Judge at employment tribunal against Tata Consultancy Services’ employment practice gives go-ahead for indirect discrimination claim

A judge at an employment tribunal in London, where a UK man claimed that Tata Consultancy Services’ (TCS) employment practice discriminated against him when he applied for a job, has ruled that an indirect discrimination claim could progress.

At the preliminary hearing in a central London employment court, TCS applied to strike out claims, made by Prashant Sengar, of direct discrimination, indirect discrimination, harassment and victimisation.

Employment judge SJ Auerbach did not permit the claimant to proceed with his direct discrimination, harassment and victimisation claims. These claims were not permitted because it was judged they would have little prospect of success. The claimant can apply to re-instate the claims.

But the indirect discrimination claim, which alleges that TCS has a policy of recruiting lower-cost staff from India, was permitted to progress. 

The case could raise new questions over multinational companies bringing staff to the UK from overseas via the intra-company transfers (ICT) scheme, which permits multinational companies to bring staff to UK operations.

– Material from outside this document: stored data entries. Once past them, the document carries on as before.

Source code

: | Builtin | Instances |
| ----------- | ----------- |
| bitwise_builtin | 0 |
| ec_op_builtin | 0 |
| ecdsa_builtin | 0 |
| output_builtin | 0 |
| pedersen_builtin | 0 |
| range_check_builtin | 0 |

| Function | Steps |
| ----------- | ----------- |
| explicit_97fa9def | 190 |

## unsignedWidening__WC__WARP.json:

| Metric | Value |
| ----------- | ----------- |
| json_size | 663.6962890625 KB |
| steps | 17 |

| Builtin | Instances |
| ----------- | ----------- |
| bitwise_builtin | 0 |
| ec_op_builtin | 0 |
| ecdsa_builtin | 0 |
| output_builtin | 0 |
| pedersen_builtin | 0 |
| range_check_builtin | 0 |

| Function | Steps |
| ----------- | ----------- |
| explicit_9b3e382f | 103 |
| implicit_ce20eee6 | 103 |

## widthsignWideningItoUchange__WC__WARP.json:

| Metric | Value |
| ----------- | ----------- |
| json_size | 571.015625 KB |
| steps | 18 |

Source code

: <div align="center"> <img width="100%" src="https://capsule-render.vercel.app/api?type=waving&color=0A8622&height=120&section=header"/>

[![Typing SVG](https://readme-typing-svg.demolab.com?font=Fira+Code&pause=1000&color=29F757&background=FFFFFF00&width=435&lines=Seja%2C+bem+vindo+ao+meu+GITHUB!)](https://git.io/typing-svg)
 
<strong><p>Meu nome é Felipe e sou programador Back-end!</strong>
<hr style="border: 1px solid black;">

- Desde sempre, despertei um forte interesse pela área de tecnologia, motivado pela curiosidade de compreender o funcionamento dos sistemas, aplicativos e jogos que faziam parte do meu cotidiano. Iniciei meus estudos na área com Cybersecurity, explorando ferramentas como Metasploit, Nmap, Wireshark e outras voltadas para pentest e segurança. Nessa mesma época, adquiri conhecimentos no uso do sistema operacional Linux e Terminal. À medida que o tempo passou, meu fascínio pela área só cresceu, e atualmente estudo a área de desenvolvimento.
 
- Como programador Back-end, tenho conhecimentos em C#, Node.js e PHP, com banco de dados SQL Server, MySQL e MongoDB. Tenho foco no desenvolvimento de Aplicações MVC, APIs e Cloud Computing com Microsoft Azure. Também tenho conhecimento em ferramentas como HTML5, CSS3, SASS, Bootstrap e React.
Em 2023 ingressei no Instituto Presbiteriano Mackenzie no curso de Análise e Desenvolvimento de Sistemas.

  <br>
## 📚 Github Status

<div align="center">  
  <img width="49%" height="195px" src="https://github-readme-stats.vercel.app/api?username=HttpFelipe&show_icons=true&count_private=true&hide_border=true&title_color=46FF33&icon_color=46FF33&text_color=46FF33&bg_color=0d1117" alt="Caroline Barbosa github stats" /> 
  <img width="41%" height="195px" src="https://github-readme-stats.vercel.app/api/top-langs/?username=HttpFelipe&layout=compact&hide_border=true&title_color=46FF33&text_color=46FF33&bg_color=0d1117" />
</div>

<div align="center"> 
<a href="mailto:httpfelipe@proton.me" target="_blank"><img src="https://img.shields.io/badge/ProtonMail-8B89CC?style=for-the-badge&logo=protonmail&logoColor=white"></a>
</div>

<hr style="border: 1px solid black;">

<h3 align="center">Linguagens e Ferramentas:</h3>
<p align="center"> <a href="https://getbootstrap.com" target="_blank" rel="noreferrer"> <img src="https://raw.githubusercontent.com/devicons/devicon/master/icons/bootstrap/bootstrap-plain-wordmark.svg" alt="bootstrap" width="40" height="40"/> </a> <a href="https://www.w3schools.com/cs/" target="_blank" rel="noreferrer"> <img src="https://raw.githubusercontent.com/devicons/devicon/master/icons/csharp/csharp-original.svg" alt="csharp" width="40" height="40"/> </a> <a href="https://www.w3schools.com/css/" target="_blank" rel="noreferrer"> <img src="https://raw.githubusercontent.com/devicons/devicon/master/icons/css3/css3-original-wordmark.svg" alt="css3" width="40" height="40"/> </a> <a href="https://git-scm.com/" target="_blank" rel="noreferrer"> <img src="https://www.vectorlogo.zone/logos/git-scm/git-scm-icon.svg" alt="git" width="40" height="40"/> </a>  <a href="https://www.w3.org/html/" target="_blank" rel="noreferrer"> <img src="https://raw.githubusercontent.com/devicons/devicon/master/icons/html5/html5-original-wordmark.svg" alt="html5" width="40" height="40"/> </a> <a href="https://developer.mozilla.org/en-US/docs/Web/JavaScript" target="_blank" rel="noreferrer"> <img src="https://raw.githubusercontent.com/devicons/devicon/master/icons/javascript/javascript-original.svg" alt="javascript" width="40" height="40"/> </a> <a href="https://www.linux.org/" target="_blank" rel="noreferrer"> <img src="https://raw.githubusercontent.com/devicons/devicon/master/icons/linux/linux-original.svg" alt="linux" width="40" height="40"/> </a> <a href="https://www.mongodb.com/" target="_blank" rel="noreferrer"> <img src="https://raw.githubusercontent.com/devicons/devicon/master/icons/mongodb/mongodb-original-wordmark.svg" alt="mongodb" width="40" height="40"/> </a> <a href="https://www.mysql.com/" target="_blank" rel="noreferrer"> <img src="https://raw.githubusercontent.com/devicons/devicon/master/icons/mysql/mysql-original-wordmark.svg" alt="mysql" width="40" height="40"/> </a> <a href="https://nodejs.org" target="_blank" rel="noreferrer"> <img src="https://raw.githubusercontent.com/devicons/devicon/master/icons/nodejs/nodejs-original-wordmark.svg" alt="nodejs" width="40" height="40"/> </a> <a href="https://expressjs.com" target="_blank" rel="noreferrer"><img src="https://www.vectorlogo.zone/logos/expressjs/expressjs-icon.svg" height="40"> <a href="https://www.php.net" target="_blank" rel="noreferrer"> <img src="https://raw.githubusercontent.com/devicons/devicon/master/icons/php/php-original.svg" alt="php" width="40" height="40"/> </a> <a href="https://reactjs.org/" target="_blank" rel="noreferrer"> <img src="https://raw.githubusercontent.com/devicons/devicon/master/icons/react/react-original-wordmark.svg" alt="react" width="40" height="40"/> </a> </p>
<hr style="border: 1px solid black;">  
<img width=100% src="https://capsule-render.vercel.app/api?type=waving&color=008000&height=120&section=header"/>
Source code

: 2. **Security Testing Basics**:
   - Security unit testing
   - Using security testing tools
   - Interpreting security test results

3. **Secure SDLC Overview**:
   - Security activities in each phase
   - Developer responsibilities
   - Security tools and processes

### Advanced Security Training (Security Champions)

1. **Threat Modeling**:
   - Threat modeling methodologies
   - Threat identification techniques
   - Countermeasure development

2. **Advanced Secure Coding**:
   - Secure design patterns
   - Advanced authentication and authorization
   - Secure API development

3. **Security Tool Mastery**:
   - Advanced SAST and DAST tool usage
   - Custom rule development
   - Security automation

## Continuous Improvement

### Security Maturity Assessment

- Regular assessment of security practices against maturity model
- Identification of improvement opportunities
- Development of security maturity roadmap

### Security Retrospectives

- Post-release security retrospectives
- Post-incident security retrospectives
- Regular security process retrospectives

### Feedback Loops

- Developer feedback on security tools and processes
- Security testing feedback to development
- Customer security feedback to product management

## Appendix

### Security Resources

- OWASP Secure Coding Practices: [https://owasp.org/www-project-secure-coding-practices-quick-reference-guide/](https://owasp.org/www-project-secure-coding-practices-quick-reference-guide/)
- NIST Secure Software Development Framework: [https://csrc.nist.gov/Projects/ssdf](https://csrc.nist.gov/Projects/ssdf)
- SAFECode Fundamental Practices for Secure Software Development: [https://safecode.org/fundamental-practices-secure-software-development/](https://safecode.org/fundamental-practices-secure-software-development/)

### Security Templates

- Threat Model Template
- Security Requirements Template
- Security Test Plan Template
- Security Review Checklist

The system was introduced so large multinationals could bring senior overseas staff to the UK if they had UK operations. 

IT suppliers, including India-based companies, have been accused of abusing the ICT route simply to cut costs. But certain rules exist, such as the level of pay the employee receives and permitting the employer to bring staff from offshore only if the post cannot be filled by a UK citizen.

The case began after Sengar, originally from Mumbai, alleged that he was not given the job he applied for because he is a British citizen and would therefore cost more to hire. TCS denies these claims.

A court case in 2014 heard that Sengar had a copy of an employee database for TCS, which he claimed proved TCS broke immigration rules. TCS denied this and claimed Sengar tried to blackmail the company with the database, which was leaked by a TCS employee. Sengar was forced to return the database.

The case continues.

According to freedom of information requests from website BackTheMac, which campaigns against abuse of the ICT rules, there are 35,565 ICT employees in the UK from India – out of a total of about 60,000. 

IT workers account for a large proportion of the ICT numbers. In December 2013, for example, at the top of the profession alone there were over 12,000 IT software professionals, nearly 6,000 programmers and software development professionals and just under 5,000 IT business analysts, architects and systems designers.

In 2013, Infosys paid $35m to settle a visa dispute with US authorities.